'Great support and open ears': U.S. peace activists visit Vatican
Published: 2007-03-23
VATICAN CITY (CNS) -- On the fourth anniversary of the war in Iraq, three U.S. Catholic peace activists paid a discreet but significant visit to the Vatican. The officers of the Indiana-based Catholic Peace Fellowship were in Rome in mid-March to promote the issue of conscientious objection to war. They didn't know what kind of reception they'd get from Vatican experts, but after a week of talks and meetings, they left feeling like they'd received a sympathetic hearing. "It's been a miraculous trip," said Joshua Casteel. "We've received great support and open ears here.
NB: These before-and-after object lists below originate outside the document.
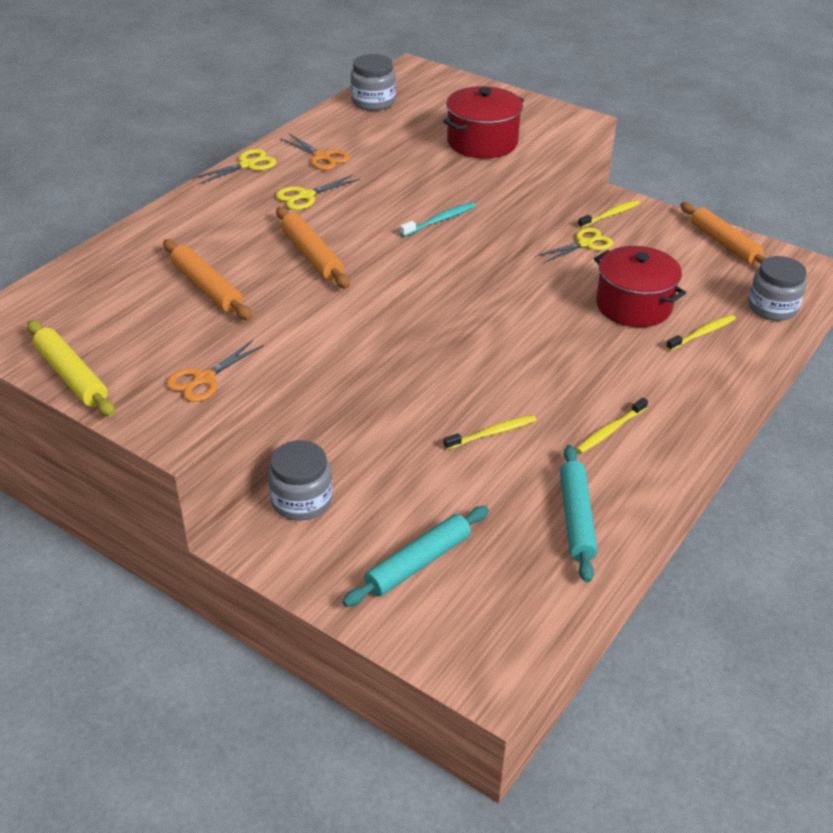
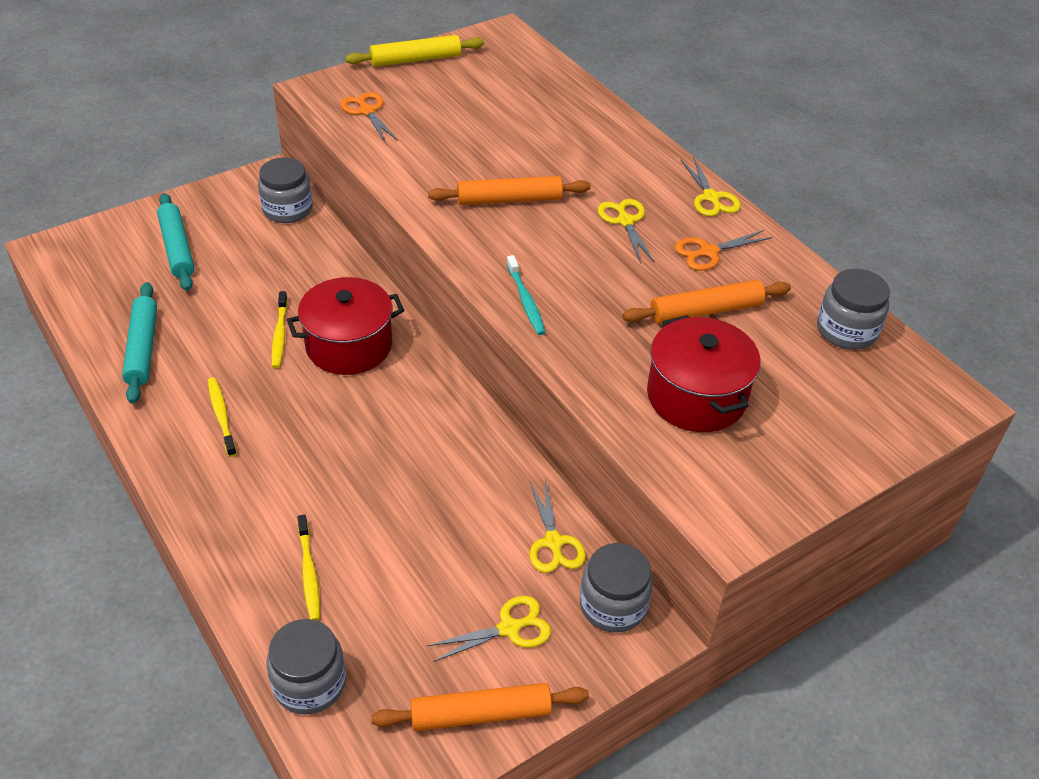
camera: 110 degrees right, 5 degrees up
orange rolling pin [163,239,252,320] -> orange rolling pin moved to [622,280,791,324]
turquoise rolling pin [560,445,597,582] -> turquoise rolling pin turned 60 degrees clockwise [122,282,157,404]
yellow toothbrush [578,200,640,228] -> grey jar [580,543,653,633]
red pot [594,246,686,327] -> red pot moved to [287,277,404,375]
none -> yellow scissors [427,596,551,662]

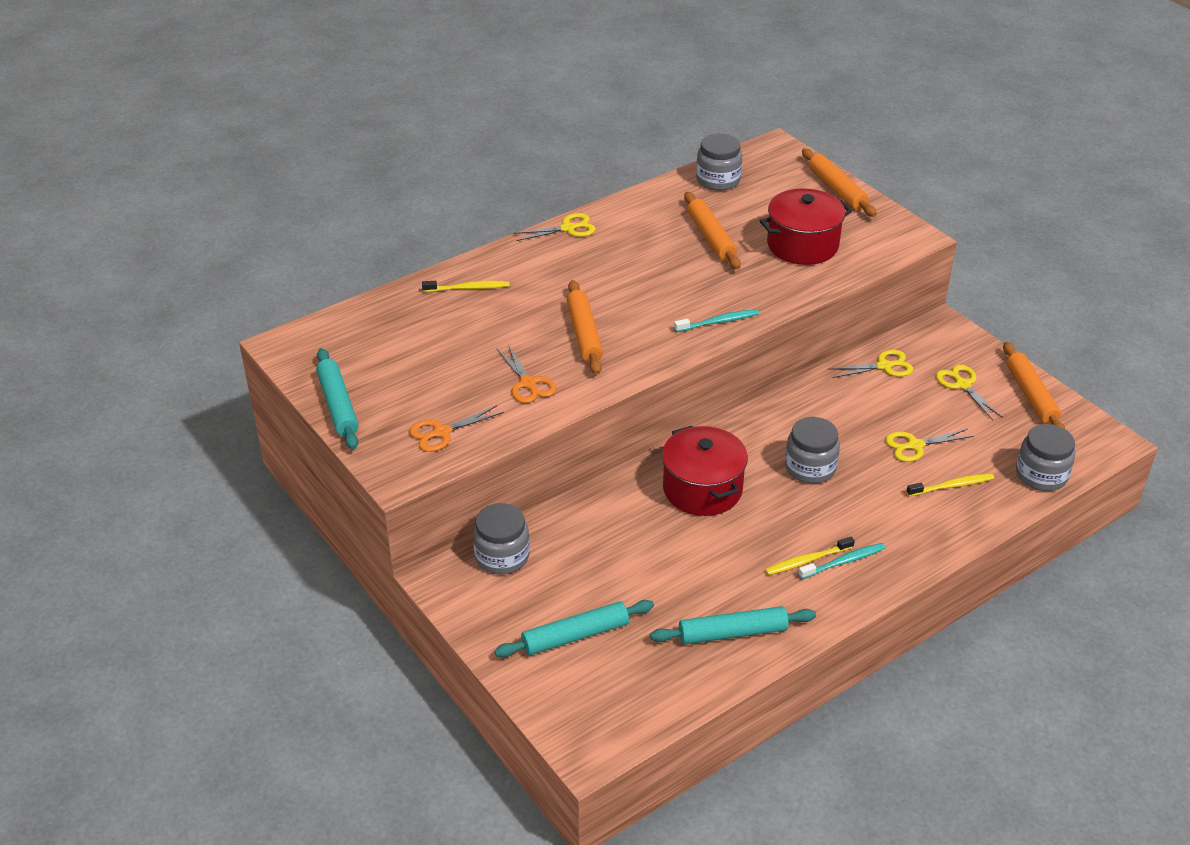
camera: 90 degrees left, 5 degrees down
yellow toothbrush [271,291,288,368] -> yellow toothbrush moved to [422,281,510,292]
yellow rolling pin [345,35,484,67] -> turquoise rolling pin [316,348,359,449]
grey jar [580,543,653,633] -> grey jar moved to [785,417,840,484]
yellow scissors [598,199,655,264] -> yellow scissors moved to [885,429,974,462]
orange scissors [675,230,772,271] -> orange scissors moved to [497,344,556,403]
none -> turquoise toothbrush [798,543,885,579]
none -> orange rolling pin [802,148,877,217]

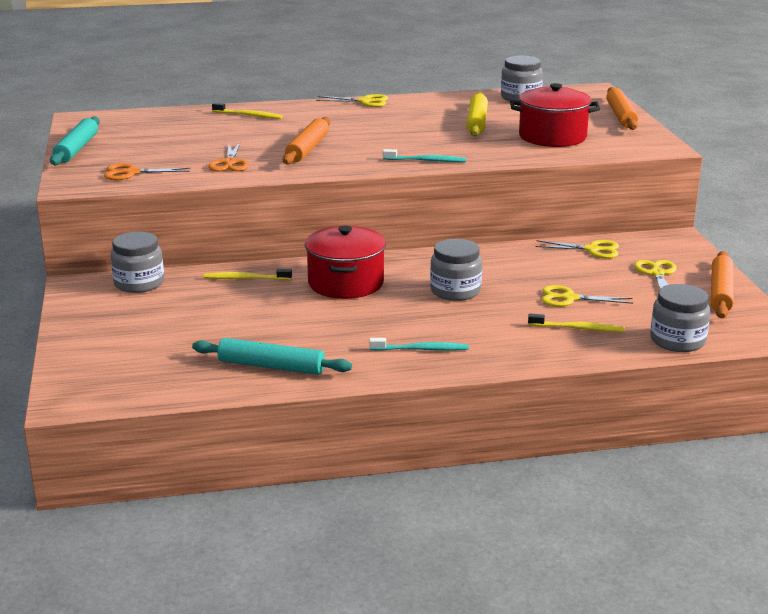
camera: 25 degrees right, 15 degrees down
turquoise rolling pin [494,600,654,657] -> none
orange rolling pin [684,192,741,269] -> yellow rolling pin [466,92,488,136]
yellow toothbrush [765,536,855,575] -> yellow toothbrush moved to [204,269,292,280]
It's encouraging to see that we are part of a tradition that's very sensitive to peace issues." Casteel, who works as conscientious objector liaison for the fellowship, served in an Army intelligence unit in Iraq in 2004 and was an interrogator at the Abu Ghraib prison. After concluding that systematic torture was being used against mostly innocent people and that his own participation in the war was compromising his Christian witness, Casteel applied for and received conscientious objector status and left the Army. Deacon Tom Cornell, Catholic Peace Fellowship co-founder, and Michael Griffin, the organization's director of education, arranged the trip to Rome to promote more visible backing of conscientious objection by the church hierarchy.